BEN BECK

 



Few people took much note of Ben Beck, as older man who walked the North Lake Union area, always in a beige zip up jacket and jeans. Ben owned a small shipwright business. He had a gift for crafting the just right part for the aging fleet of pleasure craft on the lake and recognizing a good investment. He considered both art more than craft.


The area near the lake was full of small frame apartments and homes where the cities workers lived. He concentrated on buying the apartments over time acquiring 15 of them closely located in a 5 block area. The city grew rapidly and new tech business wanted all of the area. They only saw steal and glass buildings where the apartments stood.


Ben saw different things, places where a working man or artist could still live in the city, if the rent was reasonable. He kept it that way. Beck lived in Apartment 1 of the original property he bought, called the Brownwood. The building sat on the corner of Blue Street, the lighting wonderful for a painter or crafter. He carefully chose tenants for this property, artists who he felt always never got credit for helping an area grow, who often were the first to get pushed out when it did. 


When he retired, Ben began to write about the things he saw and experienced. Well enough that the local paper occasionally included his thoughts in their opinion page.


Beck as far as anyone knew had never married. Although he had dinner each week with a woman at the local 5 Points cafe. The woman was slight of build, and had the disheveled look of a reporter. They shared a meal, drink and talk. Ben’s family and children though were the property he owned and the tenants there in.


He grew to appreciate others who knew the area. His articles sometimes featured the people or artists he met, but more often dealt with the real problems of the area, homelessness, drugs, gentrification.
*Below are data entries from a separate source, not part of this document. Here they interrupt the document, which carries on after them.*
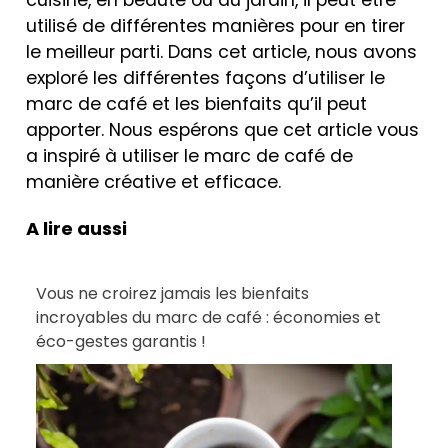
utilisé de différentes manières pour en tirer
le meilleur parti. Dans cet article, nous avons
exploré les différentes façons d’utiliser le
marc de café et les bienfaits qu’il peut
apporter. Nous espérons que cet article vous
a inspiré à utiliser le marc de café de
manière créative et efficace.
A lire aussi
Vous ne croirez jamais les bienfaits
incroyables du marc de café : économies et
éco-gestes garantis !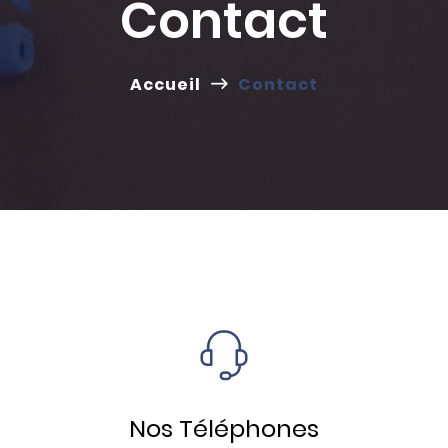
Contact
Accueil
Contact
Nos Téléphones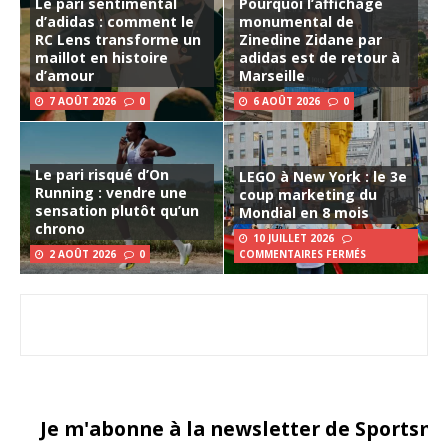
Le pari sentimental
Pourquoi l’affichage
d’adidas : comment le
monumental de
RC Lens transforme un
Zinedine Zidane par
maillot en histoire
adidas est de retour à
d’amour
Marseille
7 AOÛT 2026
0
6 AOÛT 2026
0
Le pari risqué d’On
LEGO à New York : le 3e
Running : vendre une
coup marketing du
sensation plutôt qu’un
Mondial en 8 mois
chrono
10 JUILLET 2026
2 AOÛT 2026
0
COMMENTAIRES FERMÉS
Je m'abonne à la newsletter de Sportsma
He had helped the artists establish a co-op gallery in a building next to the Brownwood. 


Beck’s sudden death unleashed a tide of hungry corporate dogs wanting his property. He had arranged an orderly sale, an auction. Maybe hoping someone with the same vision as him would step forward. The auction day though found only suits, developers and lawyers in the front rows. Some with phones linked to corporate investors.


As the auction got underway. Each of Ben’s properties came under the gavel one by one. As they came to the Brownwood. A thin dark haired woman stood up from the back of the auction room. “I have another more recent version of the will. It reads just as yours except for the Brownwood Apartments and adjoining building on Blue Street.” The room went quiet. She went on, “Mr. Beck has bequeathed the apartment building to its current residents with only one stipulation.” 


The woman raised her eyes from the will, saying clearly, “Mr. Becks stipulates that art must continued to be crafted there.”